Entre 1885 et 1908, le Congo ne fut pas une colonie. Il fut la propriété privée d'un seul homme : le roi Léopold II de Belgique. Sous son règne, 10 millions de Congolais — la moitié de la population — périrent. Les mains coupées, le travail forcé, les villages incendiés : ce génocide oublié fut l'un des plus grands crimes de l'histoire coloniale. Quand le Congo obtint enfin son indépendance le 30 juin 1960, l'espoir fut immense. Mais l'assassinat du Premier ministre Patrice Lumumba, commandité par la Belgique et les États-Unis, plongea le pays dans des décennies de dictature. L'ombre de Léopold II plane toujours sur le géant du cœur de l'Afrique.
🪓 Le Caoutchouc Rouge
Le caoutchouc fit la fortune de Léopold II. Mais ce fut au prix d'un système d'exploitation inhumain.
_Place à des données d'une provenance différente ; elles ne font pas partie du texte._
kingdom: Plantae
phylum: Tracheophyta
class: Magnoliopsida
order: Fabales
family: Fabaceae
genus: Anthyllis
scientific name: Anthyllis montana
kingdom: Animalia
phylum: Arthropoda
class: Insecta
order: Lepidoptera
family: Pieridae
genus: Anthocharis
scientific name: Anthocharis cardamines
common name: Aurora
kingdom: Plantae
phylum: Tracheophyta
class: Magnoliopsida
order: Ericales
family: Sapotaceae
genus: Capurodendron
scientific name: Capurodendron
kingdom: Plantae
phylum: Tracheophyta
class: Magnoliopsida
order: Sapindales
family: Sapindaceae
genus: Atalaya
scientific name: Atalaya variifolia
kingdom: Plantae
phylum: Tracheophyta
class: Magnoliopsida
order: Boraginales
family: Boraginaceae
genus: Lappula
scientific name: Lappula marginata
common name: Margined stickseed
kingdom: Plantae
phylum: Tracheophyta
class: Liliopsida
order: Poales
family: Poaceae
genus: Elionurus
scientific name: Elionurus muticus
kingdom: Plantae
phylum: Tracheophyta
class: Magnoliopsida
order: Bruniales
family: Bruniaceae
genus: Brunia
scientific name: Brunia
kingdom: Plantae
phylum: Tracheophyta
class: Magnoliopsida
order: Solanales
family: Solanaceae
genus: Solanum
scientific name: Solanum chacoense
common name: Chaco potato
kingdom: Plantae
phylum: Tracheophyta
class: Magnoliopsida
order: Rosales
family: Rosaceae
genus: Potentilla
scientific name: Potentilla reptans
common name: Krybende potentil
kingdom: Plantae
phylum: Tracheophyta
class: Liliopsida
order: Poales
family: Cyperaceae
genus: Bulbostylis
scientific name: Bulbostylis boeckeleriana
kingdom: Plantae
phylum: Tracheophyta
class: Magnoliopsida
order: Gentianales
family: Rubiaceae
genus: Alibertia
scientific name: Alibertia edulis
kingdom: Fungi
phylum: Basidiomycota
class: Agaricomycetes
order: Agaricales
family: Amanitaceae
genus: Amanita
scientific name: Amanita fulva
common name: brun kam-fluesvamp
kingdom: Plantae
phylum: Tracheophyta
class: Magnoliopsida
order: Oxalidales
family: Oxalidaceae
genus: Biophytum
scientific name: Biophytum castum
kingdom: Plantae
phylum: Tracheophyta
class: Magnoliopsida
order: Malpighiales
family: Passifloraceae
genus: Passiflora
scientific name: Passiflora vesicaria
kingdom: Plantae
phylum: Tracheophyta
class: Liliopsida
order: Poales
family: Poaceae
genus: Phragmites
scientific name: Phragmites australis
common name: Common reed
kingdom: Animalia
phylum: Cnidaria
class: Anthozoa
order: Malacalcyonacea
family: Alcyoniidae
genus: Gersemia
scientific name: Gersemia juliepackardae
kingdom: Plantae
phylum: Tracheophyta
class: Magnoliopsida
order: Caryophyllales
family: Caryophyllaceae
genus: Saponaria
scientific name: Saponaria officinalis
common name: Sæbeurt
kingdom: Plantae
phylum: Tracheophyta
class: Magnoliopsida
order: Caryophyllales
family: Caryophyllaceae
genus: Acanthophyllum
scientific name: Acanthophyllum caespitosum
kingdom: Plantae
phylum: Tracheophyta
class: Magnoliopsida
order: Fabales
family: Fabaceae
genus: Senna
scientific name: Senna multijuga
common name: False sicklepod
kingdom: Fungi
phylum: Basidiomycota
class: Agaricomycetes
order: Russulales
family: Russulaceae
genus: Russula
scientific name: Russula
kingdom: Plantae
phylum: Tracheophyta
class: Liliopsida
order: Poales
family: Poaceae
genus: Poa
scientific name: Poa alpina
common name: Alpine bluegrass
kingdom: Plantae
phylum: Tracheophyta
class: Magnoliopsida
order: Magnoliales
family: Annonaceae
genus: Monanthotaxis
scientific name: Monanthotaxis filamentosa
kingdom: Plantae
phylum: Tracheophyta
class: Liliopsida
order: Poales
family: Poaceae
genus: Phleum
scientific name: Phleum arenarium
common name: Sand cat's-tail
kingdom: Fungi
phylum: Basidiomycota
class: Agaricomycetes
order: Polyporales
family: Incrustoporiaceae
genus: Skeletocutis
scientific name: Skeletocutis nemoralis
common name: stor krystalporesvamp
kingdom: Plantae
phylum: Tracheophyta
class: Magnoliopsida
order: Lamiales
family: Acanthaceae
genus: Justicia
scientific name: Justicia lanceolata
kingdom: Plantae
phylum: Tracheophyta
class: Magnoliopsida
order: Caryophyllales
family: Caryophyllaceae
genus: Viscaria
Les villageois devaient livrer des quotas impossibles de caoutchouc sauvage. Ceux qui échouaient étaient fouettés, enchaînés, ou avaient les mains coupées — pratique de la Force Publique, la milice coloniale. Les officiers belges exigeaient des « preuves » que leurs soldats n'avaient pas gaspillé les balles sur du gibier. Chaque main coupée valait une balle.
« Nous ne sommes pas des moutons. Nous voulons être libres. »
💀 Lumumba : Le Martyre de l'Indépendance
Le 17 janvier 1961, Patrice Lumumba, 35 ans, fut exécuté par des soldats congolais avec la complicité d'officiers belges et de la CIA. Son corps fut dissous dans l'acide. Lumumba gênait l'Occident par son panafricanisme et ses liens avec l'URSS. Son assassinat reste l'un des crimes politiques les plus célèbres du XXe siècle.
Le Rapport de 2019 : Une commission d'enquête belge a reconnu que la Belgique portait « une responsabilité morale » dans l'assassinat de Lumumba. La place Lumumba à Bruxelles fut inaugurée en 2018.